▸ **Record excerpts**
· · · · · · ·
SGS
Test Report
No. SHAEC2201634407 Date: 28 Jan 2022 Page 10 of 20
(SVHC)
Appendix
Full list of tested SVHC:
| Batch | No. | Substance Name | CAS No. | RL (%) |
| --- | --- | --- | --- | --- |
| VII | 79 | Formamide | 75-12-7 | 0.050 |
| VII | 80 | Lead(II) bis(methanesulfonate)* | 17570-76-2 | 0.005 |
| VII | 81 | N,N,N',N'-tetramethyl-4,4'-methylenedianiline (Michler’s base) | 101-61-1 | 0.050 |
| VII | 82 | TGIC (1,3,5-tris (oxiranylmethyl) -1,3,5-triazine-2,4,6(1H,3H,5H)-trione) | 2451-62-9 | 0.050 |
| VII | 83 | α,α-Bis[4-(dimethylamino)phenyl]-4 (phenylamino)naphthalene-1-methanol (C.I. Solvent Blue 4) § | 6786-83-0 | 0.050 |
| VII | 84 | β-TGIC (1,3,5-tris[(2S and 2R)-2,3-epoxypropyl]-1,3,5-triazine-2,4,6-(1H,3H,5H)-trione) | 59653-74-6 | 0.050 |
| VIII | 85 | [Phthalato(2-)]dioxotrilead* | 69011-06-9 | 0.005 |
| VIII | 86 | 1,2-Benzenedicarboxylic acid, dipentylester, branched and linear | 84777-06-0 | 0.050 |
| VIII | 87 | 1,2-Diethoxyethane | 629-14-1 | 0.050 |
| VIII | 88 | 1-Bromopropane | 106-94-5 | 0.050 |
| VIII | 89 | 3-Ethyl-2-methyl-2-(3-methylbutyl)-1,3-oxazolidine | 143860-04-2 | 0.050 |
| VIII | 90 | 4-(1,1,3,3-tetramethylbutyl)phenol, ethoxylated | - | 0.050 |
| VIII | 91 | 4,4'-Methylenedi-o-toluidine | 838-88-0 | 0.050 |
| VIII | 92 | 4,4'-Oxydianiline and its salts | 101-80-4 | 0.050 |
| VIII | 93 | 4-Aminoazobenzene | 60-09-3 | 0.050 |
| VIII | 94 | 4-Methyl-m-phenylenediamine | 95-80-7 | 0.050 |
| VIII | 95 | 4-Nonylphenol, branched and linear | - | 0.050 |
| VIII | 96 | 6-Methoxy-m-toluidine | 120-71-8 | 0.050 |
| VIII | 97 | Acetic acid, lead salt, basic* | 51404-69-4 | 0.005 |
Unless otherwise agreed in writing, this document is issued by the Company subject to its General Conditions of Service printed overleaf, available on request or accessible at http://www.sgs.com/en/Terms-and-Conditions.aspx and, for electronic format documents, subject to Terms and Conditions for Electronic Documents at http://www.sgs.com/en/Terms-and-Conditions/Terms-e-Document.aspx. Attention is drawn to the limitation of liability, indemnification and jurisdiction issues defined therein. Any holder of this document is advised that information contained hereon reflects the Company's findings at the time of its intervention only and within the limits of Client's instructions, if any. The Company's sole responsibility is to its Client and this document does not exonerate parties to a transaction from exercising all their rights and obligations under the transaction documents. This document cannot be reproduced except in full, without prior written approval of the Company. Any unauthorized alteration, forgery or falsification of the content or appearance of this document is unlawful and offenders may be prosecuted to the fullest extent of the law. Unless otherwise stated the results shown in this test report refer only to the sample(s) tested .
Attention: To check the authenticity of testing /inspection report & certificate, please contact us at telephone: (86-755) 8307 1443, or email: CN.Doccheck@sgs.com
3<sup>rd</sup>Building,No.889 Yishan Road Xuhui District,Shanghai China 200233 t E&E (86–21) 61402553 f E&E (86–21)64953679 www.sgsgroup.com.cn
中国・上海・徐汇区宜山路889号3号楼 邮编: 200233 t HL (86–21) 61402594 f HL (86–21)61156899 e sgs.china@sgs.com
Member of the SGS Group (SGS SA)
· · · · · · ·
▸ **Exercise aim**
Your output must be an exact copy of every entry.

▸ **Task answer**
SGS
Test Report
No. SHAEC2201634407 Date: 28 Jan 2022 Page 10 of 20
(SVHC)
Appendix
Full list of tested SVHC:
| Batch | No. | Substance Name | CAS No. | RL (%) |
| --- | --- | --- | --- | --- |
| VII | 79 | Formamide | 75-12-7 | 0.050 |
| VII | 80 | Lead(II) bis(methanesulfonate)* | 17570-76-2 | 0.005 |
| VII | 81 | N,N,N',N'-tetramethyl-4,4'-methylenedianiline (Michler’s base) | 101-61-1 | 0.050 |
| VII | 82 | TGIC (1,3,5-tris (oxiranylmethyl) -1,3,5-triazine-2,4,6(1H,3H,5H)-trione) | 2451-62-9 | 0.050 |
| VII | 83 | α,α-Bis[4-(dimethylamino)phenyl]-4 (phenylamino)naphthalene-1-methanol (C.I. Solvent Blue 4) § | 6786-83-0 | 0.050 |
| VII | 84 | β-TGIC (1,3,5-tris[(2S and 2R)-2,3-epoxypropyl]-1,3,5-triazine-2,4,6-(1H,3H,5H)-trione) | 59653-74-6 | 0.050 |
| VIII | 85 | [Phthalato(2-)]dioxotrilead* | 69011-06-9 | 0.005 |
| VIII | 86 | 1,2-Benzenedicarboxylic acid, dipentylester, branched and linear | 84777-06-0 | 0.050 |
| VIII | 87 | 1,2-Diethoxyethane | 629-14-1 | 0.050 |
| VIII | 88 | 1-Bromopropane | 106-94-5 | 0.050 |
| VIII | 89 | 3-Ethyl-2-methyl-2-(3-methylbutyl)-1,3-oxazolidine | 143860-04-2 | 0.050 |
| VIII | 90 | 4-(1,1,3,3-tetramethylbutyl)phenol, ethoxylated | - | 0.050 |
| VIII | 91 | 4,4'-Methylenedi-o-toluidine | 838-88-0 | 0.050 |
| VIII | 92 | 4,4'-Oxydianiline and its salts | 101-80-4 | 0.050 |
| VIII | 93 | 4-Aminoazobenzene | 60-09-3 | 0.050 |
| VIII | 94 | 4-Methyl-m-phenylenediamine | 95-80-7 | 0.050 |
| VIII | 95 | 4-Nonylphenol, branched and linear | - | 0.050 |
| VIII | 96 | 6-Methoxy-m-toluidine | 120-71-8 | 0.050 |
| VIII | 97 | Acetic acid, lead salt, basic* | 51404-69-4 | 0.005 |
Unless otherwise agreed in writing, this document is issued by the Company subject to its General Conditions of Service printed overleaf, available on request or accessible at http://www.sgs.com/en/Terms-and-Conditions.aspx and, for electronic format documents, subject to Terms and Conditions for Electronic Documents at http://www.sgs.com/en/Terms-and-Conditions/Terms-e-Document.aspx. Attention is drawn to the limitation of liability, indemnification and jurisdiction issues defined therein. Any holder of this document is advised that information contained hereon reflects the Company's findings at the time of its intervention only and within the limits of Client's instructions, if any. The Company's sole responsibility is to its Client and this document does not exonerate parties to a transaction from exercising all their rights and obligations under the transaction documents. This document cannot be reproduced except in full, without prior written approval of the Company. Any unauthorized alteration, forgery or falsification of the content or appearance of this document is unlawful and offenders may be prosecuted to the fullest extent of the law. Unless otherwise stated the results shown in this test report refer only to the sample(s) tested .
Attention: To check the authenticity of testing /inspection report & certificate, please contact us at telephone: (86-755) 8307 1443, or email: CN.Doccheck@sgs.com
3<sup>rd</sup>Building,No.889 Yishan Road Xuhui District,Shanghai China 200233 t E&E (86–21) 61402553 f E&E (86–21)64953679 www.sgsgroup.com.cn
中国・上海・徐汇区宜山路889号3号楼 邮编: 200233 t HL (86–21) 61402594 f HL (86–21)61156899 e sgs.china@sgs.com
Member of the SGS Group (SGS SA)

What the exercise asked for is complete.